それとは反対に、こうした飽和点は存在しないという見解もあります。

ミシガン大学のジャスティン・ウォルファース教授とベッツィ・スティーブンソン准教授はお金があればあるほどますます幸せになり、そこには飽和点はないとの主張です。

彼らは、富の増大の収穫逓減を示しているグラフで、収入を「絶対値」で表すのではなく、「対数」で表示した場合、曲線ではなく終点のない直線として上に伸びると述べています。

ただし、これは国民ひとり当たりのGDPでの国際比較データをもとにしていますので、僕らが本当に知りたい、年収がすごく高い場合のデータを示すものではありません。

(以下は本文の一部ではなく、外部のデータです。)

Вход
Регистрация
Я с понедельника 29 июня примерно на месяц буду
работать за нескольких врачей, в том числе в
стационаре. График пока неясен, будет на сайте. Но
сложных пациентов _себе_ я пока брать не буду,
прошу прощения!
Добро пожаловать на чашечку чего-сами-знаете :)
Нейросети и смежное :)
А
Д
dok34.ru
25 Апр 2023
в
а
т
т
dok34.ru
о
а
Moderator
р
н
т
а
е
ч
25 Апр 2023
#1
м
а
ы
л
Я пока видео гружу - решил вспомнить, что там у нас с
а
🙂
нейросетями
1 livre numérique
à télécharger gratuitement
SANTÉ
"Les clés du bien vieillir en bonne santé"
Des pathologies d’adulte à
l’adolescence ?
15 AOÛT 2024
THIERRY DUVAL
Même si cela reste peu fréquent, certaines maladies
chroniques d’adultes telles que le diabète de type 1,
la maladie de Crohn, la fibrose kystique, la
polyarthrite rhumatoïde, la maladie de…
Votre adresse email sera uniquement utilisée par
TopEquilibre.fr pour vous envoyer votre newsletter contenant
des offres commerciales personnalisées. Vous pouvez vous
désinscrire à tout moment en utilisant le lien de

そんな中、1つ面白いデータがあったので紹介しておきます。アメリカ人の世帯収入別に、幸福度や生活満足度を聞いた内容です(https://www.econstor.eu/bitstream/10419/80577/1/74546050X.pdfPDFの16ページ

サンプル数が1014しかありませんが、世帯年収50万ドル(現在のレートで5700万円ほど)以上までのデータがあるという意味では興味深いです。

これによれば、世帯年収50万ドル以上の家庭は「全員(100%)」が「大変幸福である」で、生活満足度も全員が「大変満足している」となっています(他の年収層の回答では、100%はない)。でも、客観的に考えてこの100%という数字はありえないように思います。

僕は先日、確定申告を終えたところで、個人年収は今年人生で初めて10億円を超えましたが、生活満足度は「大変満足している」と言えるとしても、日々の幸福感情は家庭内の離婚協議のごたごたで「あまり幸福ではない」状態にあります。生活満足度と幸福感情は全く別物だからです。

世帯年収50万ドル以上の家庭が生活満足度に100%「大変満足している」としても、幸福感が100%「大変幸福である」というのはまずありえないと思います。

「飽和点が存在し、一定レベルまで所得が上がったら幸福度は上がらない」というイースタリンの逆説が正しければ、高所得者がどこまでも収入を増加させることを目指しても、さらなる幸福の増加には「まったく」あるいは「ほとんど」つながらないということになります。

また、対数で収入の値を表示した場合にどこまでも幸福感が伸びるとしても、現実的に所得を一定の水準を超えて指数的に伸ばし続ける人が世の中にいるかと言えば、ほとんどいません。とすれば、いずれ幸福感はストップすることになります。

とすると両理論の結論は、実質的には“同じ”なのではないのかと感じます。